Begin by cloning the official SVEN repository:
git clone https://github.com/eth-sri/sven
cd svenNavigate to the sven-codeQwen+deepseek directory to view the modified files.
Then, apply these modifications to the corresponding files in the sven repository.
The instruction tuning repo can be found here : https://github.com/eth-sri/SafeCoder
Navigate to data/cascading to familiarize yourself with validation and evaluation datasets for cascading experiments as well as our results for the best cascading schemes.

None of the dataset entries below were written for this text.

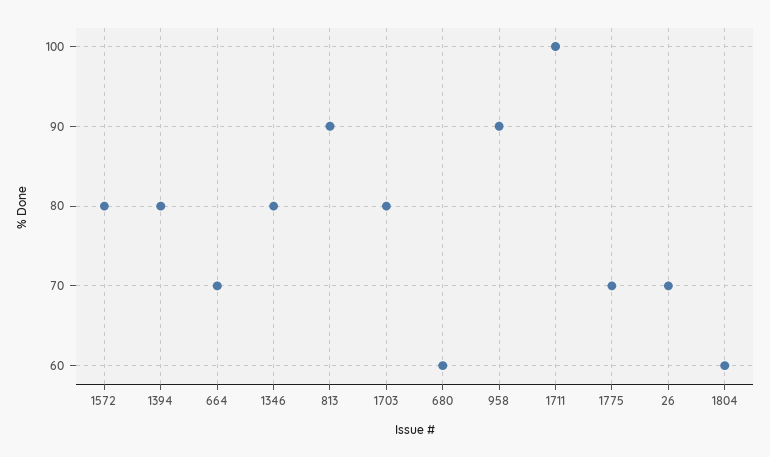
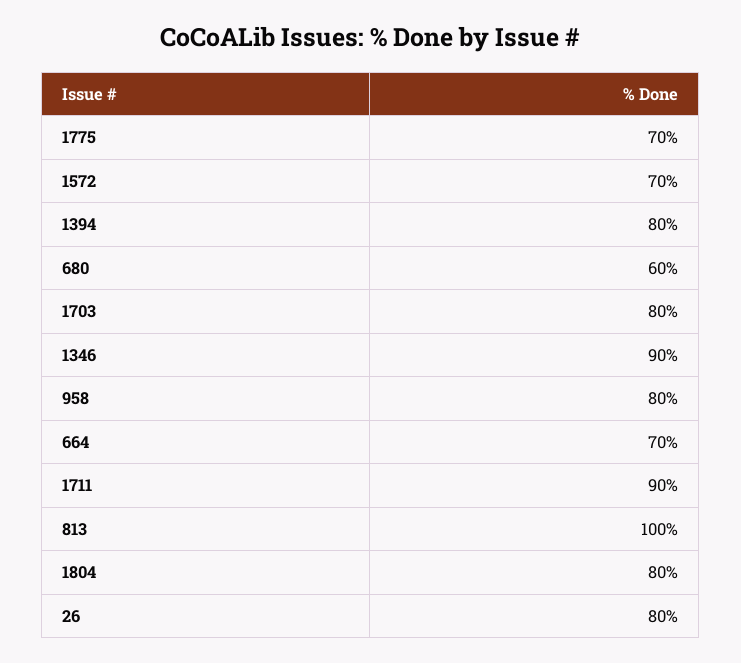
  {
-   "1572": 80,
+   "1572": 70,
    "1394": 80,
    "664": 70,
-   "1346": 80,
+   "1346": 90,
-   "813": 90,
+   "813": 100,
    "1703": 80,
    "680": 60,
-   "958": 90,
+   "958": 80,
-   "1711": 100,
+   "1711": 90,
    "1775": 70,
-   "26": 70,
+   "26": 80,
-   "1804": 60
+   "1804": 80
  }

Navigate to src/cascading directory to gen_ans_test.py script to generate answers and tests for all possible hyperparameter combinations. Next, run select_ans_tests.py to simulate the cascading pipeline with different configurations to produce security and cost results for each of them. Afterwards, using check_parameter_combs.py select the best combinations according to the security and cost scores. To see which of those points are Pareto-optimal, run get_pareto_points.py. After finding Pareto-optimal points, you can visualize them together with the rest of the configurations using plot_thresholds.py. Select the best points of your interest for each threshold and indicate them in data/cascading/outputs/chosen_hyperparameters.json. To perform testing on the evaluation split, run test_parameters.py and see the results in data/cascading/outputs/testing_results_new_method/testing_results.json.
The sven_seccoder directory should be cloned, and the instructions therein followed to reproduce results. In-context functionality was added to the exisitng code structure so the results can be reproduced in exactly the same way as SVEN.
The sven_agentic directory should be cloned, and the environment set up as in SVEN. To use agentic inference, run the agentic_eval script followed by print_agentic_results to run the experiments and observe the results, respectively.